Gratitude Retreats

Gratitude Journal Prompts for Leaders

A 30-day collection of daily reflection prompts designed to build the appreciative attention that makes leadership more human and more effective.

Why Leaders Should Journal About Gratitude

Research on gratitude journaling consistently shows benefits for wellbeing, resilience, and relationship quality. For leaders specifically, a regular gratitude practice does something more targeted: it trains the habit of noticing, which is the foundation of appreciative leadership.

Most leaders are excellent at noticing problems. Few have cultivated the same muscle for noticing what’s working, who’s contributing, and what deserves amplification. This 30-day practice is a direct intervention on that imbalance.

How to use this: Choose one prompt per day. Set aside 5–10 minutes. Write without editing — the goal is reflection, not polish. After 30 days, review what you’ve written. Patterns in what you notice are often patterns in who you are as a leader.


Week 1: Noticing People

Day 1: Who on your team did something today that went unacknowledged? What specifically did they do?
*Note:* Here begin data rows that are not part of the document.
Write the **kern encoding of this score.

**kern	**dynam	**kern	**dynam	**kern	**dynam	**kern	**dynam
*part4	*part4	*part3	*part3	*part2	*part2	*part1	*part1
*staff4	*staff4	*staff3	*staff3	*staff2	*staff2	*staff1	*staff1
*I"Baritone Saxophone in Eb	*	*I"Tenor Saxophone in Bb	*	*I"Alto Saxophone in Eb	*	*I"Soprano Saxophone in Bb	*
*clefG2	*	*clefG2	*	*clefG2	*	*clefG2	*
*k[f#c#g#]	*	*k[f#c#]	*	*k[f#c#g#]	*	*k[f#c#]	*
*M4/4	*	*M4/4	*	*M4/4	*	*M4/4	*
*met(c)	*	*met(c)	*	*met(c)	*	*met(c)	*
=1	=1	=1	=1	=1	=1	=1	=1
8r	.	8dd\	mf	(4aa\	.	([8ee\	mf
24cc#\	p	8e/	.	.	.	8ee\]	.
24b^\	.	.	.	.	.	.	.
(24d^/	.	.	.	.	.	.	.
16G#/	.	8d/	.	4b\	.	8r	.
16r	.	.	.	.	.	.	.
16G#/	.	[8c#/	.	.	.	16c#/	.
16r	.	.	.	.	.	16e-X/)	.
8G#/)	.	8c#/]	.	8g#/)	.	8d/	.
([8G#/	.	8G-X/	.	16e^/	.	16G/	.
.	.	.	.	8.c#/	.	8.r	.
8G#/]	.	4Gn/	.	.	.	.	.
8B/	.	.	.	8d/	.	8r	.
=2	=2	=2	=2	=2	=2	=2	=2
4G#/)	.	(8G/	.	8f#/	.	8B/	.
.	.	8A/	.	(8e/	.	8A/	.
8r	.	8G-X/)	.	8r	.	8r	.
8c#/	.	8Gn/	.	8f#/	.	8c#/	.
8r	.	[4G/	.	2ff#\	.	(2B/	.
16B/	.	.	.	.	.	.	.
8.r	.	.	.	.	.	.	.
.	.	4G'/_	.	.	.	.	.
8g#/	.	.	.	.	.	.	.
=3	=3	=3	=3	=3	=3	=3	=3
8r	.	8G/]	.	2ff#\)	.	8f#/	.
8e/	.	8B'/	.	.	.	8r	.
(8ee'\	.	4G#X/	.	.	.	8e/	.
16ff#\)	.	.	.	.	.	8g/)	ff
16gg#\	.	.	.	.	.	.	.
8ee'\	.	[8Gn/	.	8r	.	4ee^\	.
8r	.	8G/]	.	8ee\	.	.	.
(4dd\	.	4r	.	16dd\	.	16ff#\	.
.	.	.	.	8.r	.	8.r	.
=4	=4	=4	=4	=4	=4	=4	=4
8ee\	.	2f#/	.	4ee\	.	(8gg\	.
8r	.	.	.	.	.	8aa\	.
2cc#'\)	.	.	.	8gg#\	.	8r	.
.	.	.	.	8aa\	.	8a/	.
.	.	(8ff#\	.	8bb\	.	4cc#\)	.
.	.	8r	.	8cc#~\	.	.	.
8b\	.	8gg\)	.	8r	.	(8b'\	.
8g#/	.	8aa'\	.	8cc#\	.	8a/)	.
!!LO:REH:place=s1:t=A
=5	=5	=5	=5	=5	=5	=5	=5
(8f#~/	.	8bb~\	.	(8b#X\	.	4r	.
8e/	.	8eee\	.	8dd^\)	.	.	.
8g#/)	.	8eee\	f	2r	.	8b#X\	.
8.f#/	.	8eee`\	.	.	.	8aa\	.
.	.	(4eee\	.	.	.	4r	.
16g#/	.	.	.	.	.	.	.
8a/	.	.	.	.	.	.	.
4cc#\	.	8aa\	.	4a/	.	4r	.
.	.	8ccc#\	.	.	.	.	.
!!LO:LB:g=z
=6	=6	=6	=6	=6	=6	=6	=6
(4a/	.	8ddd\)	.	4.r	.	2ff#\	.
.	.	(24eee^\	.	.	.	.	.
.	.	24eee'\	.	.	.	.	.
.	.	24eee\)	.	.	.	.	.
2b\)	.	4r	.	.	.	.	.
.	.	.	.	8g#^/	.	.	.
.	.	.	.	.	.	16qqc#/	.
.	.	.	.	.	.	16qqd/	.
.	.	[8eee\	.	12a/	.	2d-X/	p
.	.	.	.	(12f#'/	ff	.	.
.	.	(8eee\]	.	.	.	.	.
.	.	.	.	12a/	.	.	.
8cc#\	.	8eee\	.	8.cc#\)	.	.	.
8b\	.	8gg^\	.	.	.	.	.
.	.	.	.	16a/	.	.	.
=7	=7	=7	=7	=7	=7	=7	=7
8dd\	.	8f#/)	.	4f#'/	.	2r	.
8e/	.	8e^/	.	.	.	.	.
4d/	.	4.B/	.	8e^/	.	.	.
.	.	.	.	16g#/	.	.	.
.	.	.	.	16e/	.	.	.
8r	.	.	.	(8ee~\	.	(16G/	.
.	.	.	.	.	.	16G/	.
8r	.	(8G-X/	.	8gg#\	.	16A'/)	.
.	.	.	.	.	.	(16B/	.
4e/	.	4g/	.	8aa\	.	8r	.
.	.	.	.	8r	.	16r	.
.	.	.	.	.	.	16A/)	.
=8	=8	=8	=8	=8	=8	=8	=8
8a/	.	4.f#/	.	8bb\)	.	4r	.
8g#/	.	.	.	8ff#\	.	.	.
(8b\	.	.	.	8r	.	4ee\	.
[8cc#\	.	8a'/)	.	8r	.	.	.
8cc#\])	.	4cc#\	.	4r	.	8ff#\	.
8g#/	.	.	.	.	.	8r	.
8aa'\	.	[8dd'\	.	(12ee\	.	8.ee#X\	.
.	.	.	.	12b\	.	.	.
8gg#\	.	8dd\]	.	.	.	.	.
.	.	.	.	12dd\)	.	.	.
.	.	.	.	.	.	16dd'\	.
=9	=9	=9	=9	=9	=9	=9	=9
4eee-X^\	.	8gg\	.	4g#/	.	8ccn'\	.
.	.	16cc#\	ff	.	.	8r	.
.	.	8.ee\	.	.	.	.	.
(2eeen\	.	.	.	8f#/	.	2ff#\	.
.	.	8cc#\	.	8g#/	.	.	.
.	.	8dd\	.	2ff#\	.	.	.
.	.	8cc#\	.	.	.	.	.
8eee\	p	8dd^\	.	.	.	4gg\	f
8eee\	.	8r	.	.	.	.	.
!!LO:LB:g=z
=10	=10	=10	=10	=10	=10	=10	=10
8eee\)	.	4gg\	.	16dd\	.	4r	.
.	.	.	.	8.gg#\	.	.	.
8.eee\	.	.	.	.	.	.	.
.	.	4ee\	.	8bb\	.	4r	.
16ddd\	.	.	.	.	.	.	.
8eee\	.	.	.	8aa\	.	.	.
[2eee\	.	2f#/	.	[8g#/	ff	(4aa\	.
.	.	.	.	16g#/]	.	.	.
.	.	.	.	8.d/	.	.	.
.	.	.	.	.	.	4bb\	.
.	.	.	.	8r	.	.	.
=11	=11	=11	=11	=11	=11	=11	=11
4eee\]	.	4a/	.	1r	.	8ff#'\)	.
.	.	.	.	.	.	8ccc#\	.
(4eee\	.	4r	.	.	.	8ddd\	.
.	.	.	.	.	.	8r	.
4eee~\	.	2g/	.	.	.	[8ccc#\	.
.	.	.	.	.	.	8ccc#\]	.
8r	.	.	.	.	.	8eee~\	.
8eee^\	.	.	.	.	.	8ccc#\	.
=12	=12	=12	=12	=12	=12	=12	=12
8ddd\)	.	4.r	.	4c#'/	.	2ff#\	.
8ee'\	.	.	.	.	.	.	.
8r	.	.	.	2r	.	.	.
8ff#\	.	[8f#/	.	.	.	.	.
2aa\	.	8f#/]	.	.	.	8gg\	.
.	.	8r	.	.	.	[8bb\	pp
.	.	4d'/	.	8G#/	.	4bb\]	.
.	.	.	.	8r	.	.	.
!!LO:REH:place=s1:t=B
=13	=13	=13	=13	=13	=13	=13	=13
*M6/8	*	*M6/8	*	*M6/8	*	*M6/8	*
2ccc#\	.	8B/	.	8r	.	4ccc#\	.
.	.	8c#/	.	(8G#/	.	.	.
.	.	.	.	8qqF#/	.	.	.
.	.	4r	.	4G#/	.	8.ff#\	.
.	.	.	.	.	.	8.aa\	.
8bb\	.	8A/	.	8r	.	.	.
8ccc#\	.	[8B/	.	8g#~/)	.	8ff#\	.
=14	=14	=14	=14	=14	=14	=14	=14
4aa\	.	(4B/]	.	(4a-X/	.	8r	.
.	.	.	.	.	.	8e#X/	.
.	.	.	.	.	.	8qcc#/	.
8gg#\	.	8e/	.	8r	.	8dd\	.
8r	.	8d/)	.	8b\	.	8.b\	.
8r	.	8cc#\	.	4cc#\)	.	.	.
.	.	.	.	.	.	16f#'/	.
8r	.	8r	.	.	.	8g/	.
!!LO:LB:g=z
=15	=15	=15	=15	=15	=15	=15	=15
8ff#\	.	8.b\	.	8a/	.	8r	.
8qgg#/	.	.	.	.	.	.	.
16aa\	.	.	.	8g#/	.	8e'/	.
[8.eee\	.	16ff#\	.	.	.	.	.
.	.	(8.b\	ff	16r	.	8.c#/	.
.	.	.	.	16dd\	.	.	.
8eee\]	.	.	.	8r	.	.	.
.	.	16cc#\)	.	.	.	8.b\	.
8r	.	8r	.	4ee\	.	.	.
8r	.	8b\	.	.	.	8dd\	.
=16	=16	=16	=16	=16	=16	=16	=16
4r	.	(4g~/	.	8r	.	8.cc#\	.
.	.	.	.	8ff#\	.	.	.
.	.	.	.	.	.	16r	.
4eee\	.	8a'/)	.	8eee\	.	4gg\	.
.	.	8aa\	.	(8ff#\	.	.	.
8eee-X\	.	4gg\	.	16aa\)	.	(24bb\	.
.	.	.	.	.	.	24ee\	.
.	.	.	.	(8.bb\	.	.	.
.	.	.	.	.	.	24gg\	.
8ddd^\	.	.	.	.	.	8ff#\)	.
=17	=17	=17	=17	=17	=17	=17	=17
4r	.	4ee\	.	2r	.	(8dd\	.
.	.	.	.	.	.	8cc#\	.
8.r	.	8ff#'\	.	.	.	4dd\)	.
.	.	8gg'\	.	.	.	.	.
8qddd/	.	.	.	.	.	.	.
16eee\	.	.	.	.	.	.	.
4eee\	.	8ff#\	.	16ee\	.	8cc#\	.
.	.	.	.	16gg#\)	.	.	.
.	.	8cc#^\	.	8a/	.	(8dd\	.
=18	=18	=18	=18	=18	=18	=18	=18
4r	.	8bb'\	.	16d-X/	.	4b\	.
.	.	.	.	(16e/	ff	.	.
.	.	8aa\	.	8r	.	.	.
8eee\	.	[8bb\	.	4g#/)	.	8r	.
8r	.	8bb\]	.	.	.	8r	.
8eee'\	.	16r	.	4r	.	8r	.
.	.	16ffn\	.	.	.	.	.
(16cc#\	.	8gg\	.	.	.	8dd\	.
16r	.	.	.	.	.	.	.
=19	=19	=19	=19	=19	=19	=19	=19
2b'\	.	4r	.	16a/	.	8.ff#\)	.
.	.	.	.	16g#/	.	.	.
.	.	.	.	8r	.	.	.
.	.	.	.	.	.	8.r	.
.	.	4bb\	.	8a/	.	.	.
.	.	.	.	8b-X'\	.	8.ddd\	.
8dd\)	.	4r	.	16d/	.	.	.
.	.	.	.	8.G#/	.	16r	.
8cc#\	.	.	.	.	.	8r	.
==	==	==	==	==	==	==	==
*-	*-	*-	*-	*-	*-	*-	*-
Day 2: Think of someone you work with whose contribution is often invisible because they make things look easy. What would actually be harder without them?

Day 3: Recall a conversation today that left you more energized than when it started. Who was in it? What made it good?

Day 4: Who on your team is growing right now in ways you haven’t fully acknowledged, even internally? What are you observing?

Day 5: Think of someone outside your immediate team — a peer, a partner, an internal client — whose work makes your work possible. What do they do?

Day 6: Who said something true today that was hard to say? What did you appreciate about how they said it?

Day 7: Week reflection: Who has appeared most in your journal this week? What does that tell you about where your appreciation is — and where there might be a gap?


Week 2: Noticing Moments

Day 8: Describe one moment from today when the work felt meaningful. What was happening? Who was involved?

Day 9: When did someone on your team operate above the level of their role today or this week? What did you observe?

Day 10: What decision was made well recently — either by you or someone else? What made it good?

Day 11: Describe a meeting or conversation from the past week that actually accomplished something. What worked about it?

Day 12: What problem got solved this week without your direct involvement? Who solved it, and how?

Day 13: Recall a moment when your team’s culture showed up in action — not as a value on a wall, but as a behavior in a room. What happened?

Day 14: Week reflection: What patterns of strength are you seeing in your team that you haven’t named out loud? What’s one thing you could say to someone this week?


Week 3: Noticing Yourself

Day 15: What did you do today or this week that you’re genuinely proud of? (Not “what went well” — what are you proud of in yourself?)

Day 16: What skill or strength did you bring to a challenge recently that you don’t always give yourself credit for?

Day 17: Think of a time in the past year when you were at your best as a leader. What were the conditions? What were you doing differently?

Day 18: What have you learned about yourself from a mistake or failure recently? What are you grateful for in that lesson?

Day 19: Who is a model for you — someone whose leadership you admire and try to embody? What specifically do you learn from watching them?

Day 20: What aspect of your current role, team, or organization do you find genuinely meaningful? Why?

Day 21: Week reflection: Where have you been hardest on yourself as a leader? What would appreciating your own strengths look like in that area?


Week 4: Noticing the Bigger Picture

Day 22: What’s one thing about the culture of your team that you’d be proud to have as a legacy — something you helped create or protect?

Day 23: Think of an organization or team you’ve been part of in the past that shaped you. What are you grateful for from that experience?

Day 24: Who gave you a chance you might not have given yourself — early in your career, or more recently? What did they see in you?

Day 25: What work that you’ve done — or that your team has done — has created value that ripples beyond the organization? What are you proud to have contributed?

Day 26: What’s the best piece of feedback you’ve ever received? Who gave it, and what made it land?

Day 27: If you could write a letter of appreciation to one person who shaped your career, who would it be? What would you most want to say?

Day 28: Synthesis: What are the three most significant things you’ve noticed across this month of journaling? What patterns, people, or moments keep surfacing?


Bonus Prompts: For Harder Seasons

Use these when the practice of gratitude feels difficult — during conflict, transition, or uncertainty.

  • What is one thing, even small, that is working right now?
  • Who is showing up with integrity in a difficult situation? What are they doing?
  • What challenge you’re currently facing will you likely be grateful you went through — eventually?
  • What would it mean to appreciate this difficulty for what it’s teaching rather than resenting it for what it’s costing?
  • Who is beside you in this? What do you value about having them there?

After 30 Days

Review your entries and ask:

  1. Whose name appears most often? Have you told them what you’ve noticed?
  2. What strengths of your team have become clearer? Have you named them?
  3. What conditions are present when things go well? Can you create more of them?
  4. What aspect of your own leadership do you see more clearly?

The journal is a mirror. Use what it shows you.